I struggled through the day yesterday with tears brimming at every turn. It was another day filled with questions and doubt and longing. In part, I blame the dreamy places I allowed my mind to travel as I watched those adorable little girls. In other ways, its because of my own perceived notions of chastisement in the waiting. But then my phone dinged with a notification. I’d been waiting for an email, so I wasn’t surprised when I saw I had one. I was however at the sender: The adoption agency.

This week, our profile book will be presented to a mom due smack dab in the middle of our birthday extravaganza – the two week span into which all four of our family birthdays fall as well as several extended family members. I know, it sounds crazy! Why ask for yet another birthday to land in the midst of that? My concern turned prayer all along this journey has been that our adopted child would not feel ostracized with a birthday landing at the opposite end of the calendar.
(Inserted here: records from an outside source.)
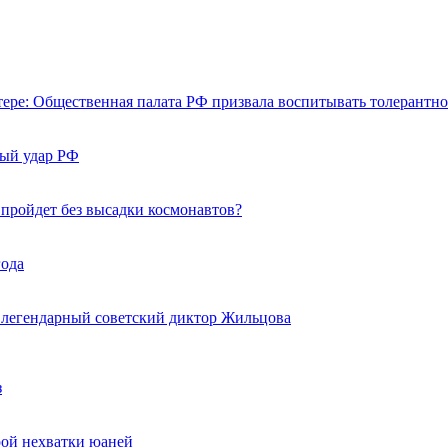
тере: Общественная палата РФ призвала воспитывать толерантно
ный удар РФ
 пройдет без высадки космонавтов?
года
 легендарный советский диктор Жильцова
з
трой нехватки юаней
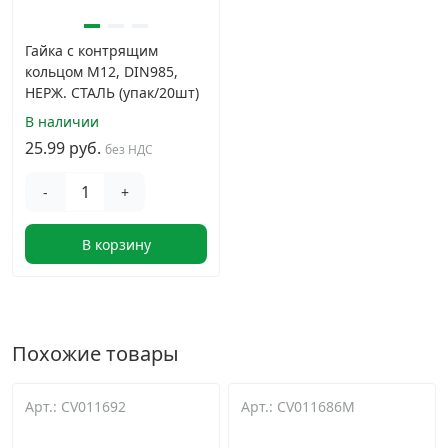
Гайка с контрящим
кольцом М12, DIN985,
НЕРЖ. СТАЛЬ (упак/20шт)
В наличии
25.99 руб.
без НДС
-
+
В корзину
Похожие товары
Арт.: CV011692
Арт.: CV011686M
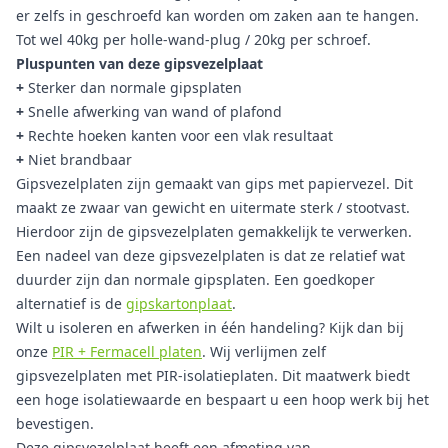
er zelfs in geschroefd kan worden om zaken aan te hangen.
Tot wel 40kg per holle-wand-plug / 20kg per schroef.
Pluspunten van deze gipsvezelplaat
+
Sterker dan normale gipsplaten
+
Snelle afwerking van wand of plafond
+
Rechte hoeken kanten voor een vlak resultaat
+
Niet brandbaar
Gipsvezelplaten zijn gemaakt van gips met papiervezel. Dit
maakt ze zwaar van gewicht en uitermate sterk / stootvast.
Hierdoor zijn de gipsvezelplaten gemakkelijk te verwerken.
Een nadeel van deze gipsvezelplaten is dat ze relatief wat
duurder zijn dan normale gipsplaten. Een goedkoper
alternatief is de
gipskartonplaat
.
Wilt u isoleren en afwerken in één handeling? Kijk dan bij
onze
PIR + Fermacell platen
. Wij verlijmen zelf
gipsvezelplaten met PIR-isolatieplaten. Dit maatwerk biedt
een hoge isolatiewaarde en bespaart u een hoop werk bij het
bevestigen.
Deze gipsvezelplaat heeft een afmeting van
To some children that might seem better. To others, like I was as a child, it would feel like an exclusion from the family. 

So, here we are.

Will you join us? 

This will be the third time our profile book is presented. It could very easily be dismissed yet again. This child may not be destined to be ours. But then again, it may. My prayer throughout all of this has been that when it is our turn to be chosen, the child in their mother’s womb would leap for joy. I pray this would be a sign and a source of peace to her that we are the right family for her child. 

Who knows, maybe this child is our rainbow baby.

Whether that’s the case or not, I can say with certainty: This year, the season of advent, the mounting anticipation awaiting the Savior’s birth, is not lost on me. God was doing something amazing in the years of waiting for the Messiah. He’s doing something amazing now.

*Crisis is defined as a time of intense difficulty, trouble, or danger. I emphasize the feeling words because it was anxiety that brought on my depression; a crisis rooted in my emotions not in my circumstances.  I want to be very clear on that because though I feel I can empathize through personal experience – not relate – with a mother in a crisis pregnancy on the emotional toll depression can have in unexpected pregnancy situations, I cannot and will not attempt to link ourselves in any way circumstantially.

Curious how this whole thing works? 

Here’s the generalized gist: 

  • Expectant mom, and when possible dad, are counseled by the adoption agency on whether or not creating an adoption plan is right for their child.
  • A few adoptive families with matching criteria are approached with each given situation and asked for permission to present their personalized profile book to said mom/couple. 
  • Typically only a few profile books (created by the adoptive families) are presented at a time. If she chooses to make an adoption plan, she selects a family.
  • From there, things can vary depending on the situation. Sometimes they desire to meet with the adoptive family, sometimes not. Specifics are sketchy, but once the two are officially “matched” monies are paid from adoptive family to the agency for processing fees and expectant mom for specific living expenses. 
  • Then, upon the child’s birth and subsequent placement in the adoptive family’s home, the largest sum of finances are due to help cover additional fees, legal requirements, post placement living expenses for mom, etc.
  • Follow-up visits occur with the adoptive family until the adoption is finalized as well as with mom (as long as she’s willing).